General Mangum. The Secure Live, Virtual, Constructive (LVC)
Advanced Training Environment (SLATE) Advanced Technology Demonstration
(ATD) system is not an Army program of record for our aviation assets
nor, is it on any transition path for any Army training aids, devices,
simulations or simulators.
Mr. Peters. The Secure LVC Advanced Training Environment ATD will
provide a technology framework for LVC integration into 4th and 5th
generation aircraft for a 2022 Program of Record. This program is
intended to help meet increasing demand for higher fidelity, contested
environment combat training and maintain a critical technology and
training advantage.
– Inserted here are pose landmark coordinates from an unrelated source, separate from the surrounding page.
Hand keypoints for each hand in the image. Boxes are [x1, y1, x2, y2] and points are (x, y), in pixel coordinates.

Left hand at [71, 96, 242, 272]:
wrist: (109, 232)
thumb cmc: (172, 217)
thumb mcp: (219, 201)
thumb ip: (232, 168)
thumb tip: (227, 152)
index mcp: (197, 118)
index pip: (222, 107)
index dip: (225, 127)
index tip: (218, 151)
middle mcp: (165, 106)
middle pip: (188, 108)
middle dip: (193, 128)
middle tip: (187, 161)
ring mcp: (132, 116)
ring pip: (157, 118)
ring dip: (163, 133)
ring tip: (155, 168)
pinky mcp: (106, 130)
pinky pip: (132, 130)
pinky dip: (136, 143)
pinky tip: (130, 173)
Given the significant cost savings and higher
fidelity training SLATE ATD will help deliver, please provide an
estimate of additional program resources to achieve all identified
program goals including physical cockpit integration and testing,
encryption, and 4th and 5th generation interoperability.
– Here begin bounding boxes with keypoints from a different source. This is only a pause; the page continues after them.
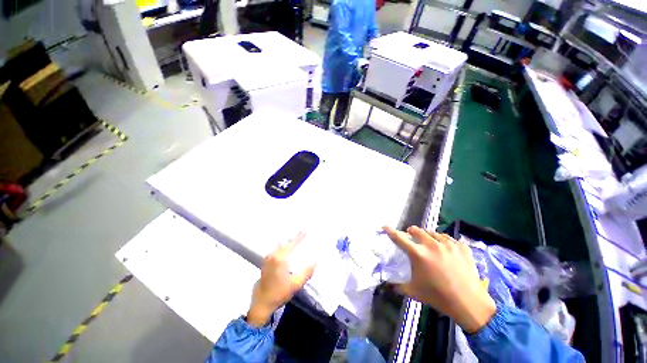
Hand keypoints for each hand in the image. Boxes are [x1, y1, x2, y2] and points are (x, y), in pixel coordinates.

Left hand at [247, 232, 315, 326]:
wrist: (261, 304)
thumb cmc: (279, 293)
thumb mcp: (296, 284)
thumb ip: (307, 272)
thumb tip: (317, 261)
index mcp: (280, 258)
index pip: (291, 244)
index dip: (299, 237)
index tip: (305, 230)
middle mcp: (273, 255)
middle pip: (284, 243)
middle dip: (293, 238)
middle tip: (301, 233)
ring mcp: (267, 259)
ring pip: (279, 246)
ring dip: (287, 242)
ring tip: (295, 240)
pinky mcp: (265, 263)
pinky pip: (275, 250)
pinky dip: (282, 247)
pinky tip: (286, 249)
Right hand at [384, 226, 495, 332]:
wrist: (469, 303)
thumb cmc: (438, 297)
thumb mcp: (414, 291)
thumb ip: (397, 285)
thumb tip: (387, 282)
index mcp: (418, 254)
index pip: (400, 238)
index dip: (391, 231)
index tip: (385, 226)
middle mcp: (432, 245)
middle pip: (416, 230)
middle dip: (411, 233)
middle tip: (413, 241)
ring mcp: (448, 244)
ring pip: (432, 232)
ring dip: (427, 237)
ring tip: (430, 246)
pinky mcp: (461, 246)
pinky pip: (447, 238)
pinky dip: (442, 241)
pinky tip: (445, 250)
General West. The SLATE program team has developed and coordinated
a set of priorities, focus, and a revised timeline for an extension to
the SLATE ATD to align with the availability of an F-35 aircraft for
flight testing. The extension timeline would cost $48M and would add
2.5 years to the schedule. In addition to testing SLATE components and
models on the F-35, the extension expands the capabilities of the
baseline demonstration with a larger number of sensor models, cyber
vulnerability assessments of the SLATE infrastructure, and additional
trades on range infrastructure, form factor processors, radios, MILS
devices and 4th and 5th gen integration.
The Air Force considers it essential that the potential for a
timely training capability remain the practical imperative of the SLATE
ATD program.
Mr. Peters. The Secure LVC Advanced Training Environment ATD will
provide a technology framework for LVC integration into 4th and 5th
generation aircraft for a 2022 Program of Record. This program is
intended to help meet increasing demand for higher fidelity, contested
environment combat training and maintain a critical technology and
training advantage. Given the significant cost savings and higher
fidelity training SLATE ATD will help deliver, please provide an
estimate of additional program resources to achieve all identified
program goals including physical cockpit integration and testing,
encryption, and 4th and 5th generation interoperability.
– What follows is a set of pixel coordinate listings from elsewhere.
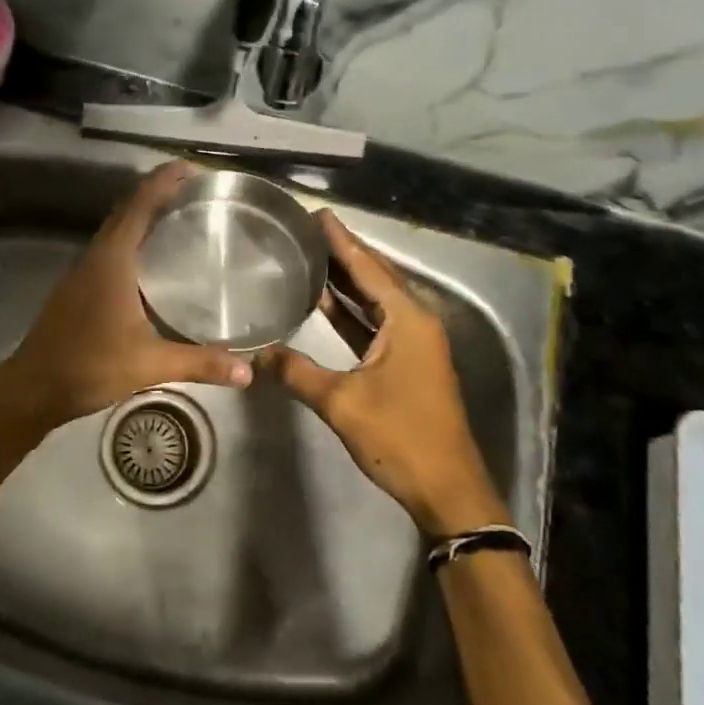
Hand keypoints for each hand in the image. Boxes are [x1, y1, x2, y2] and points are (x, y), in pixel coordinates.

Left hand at [0, 161, 252, 428]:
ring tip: (181, 219)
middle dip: (159, 194)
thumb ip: (200, 362)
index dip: (164, 180)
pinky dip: (134, 241)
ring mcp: (83, 271)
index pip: (140, 204)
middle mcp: (97, 255)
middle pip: (129, 210)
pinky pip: (111, 250)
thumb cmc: (90, 365)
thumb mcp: (150, 364)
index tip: (192, 167)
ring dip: (144, 217)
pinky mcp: (79, 287)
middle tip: (197, 193)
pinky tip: (154, 263)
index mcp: (113, 259)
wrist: (33, 387)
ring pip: (118, 230)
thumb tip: (249, 370)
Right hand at [262, 212, 508, 536]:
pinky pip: (376, 324)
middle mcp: (416, 323)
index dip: (342, 241)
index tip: (319, 215)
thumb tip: (256, 354)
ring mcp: (415, 344)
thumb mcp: (342, 403)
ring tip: (312, 256)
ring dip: (347, 282)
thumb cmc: (399, 438)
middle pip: (376, 277)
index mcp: (408, 320)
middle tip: (310, 230)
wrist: (446, 489)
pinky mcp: (408, 364)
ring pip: (376, 301)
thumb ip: (297, 372)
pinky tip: (326, 303)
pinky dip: (352, 312)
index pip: (369, 268)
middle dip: (344, 254)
Admiral Manazir. The Department of the Navy (DON) is collaborating
with Department of the Air Force as a supplemental contributor to Air
Force led Secure LVC Advanced Training Environment (SLATE) ATD efforts.
DON hopes to gain a better understanding, through advanced or
experimental waveforms, of how to improve data transfer capabilities
driven by future aircraft training requirements. However, as a
supplemental contributor DON defers specifics of SLATE ATD program
goals and resourcing to the lead service.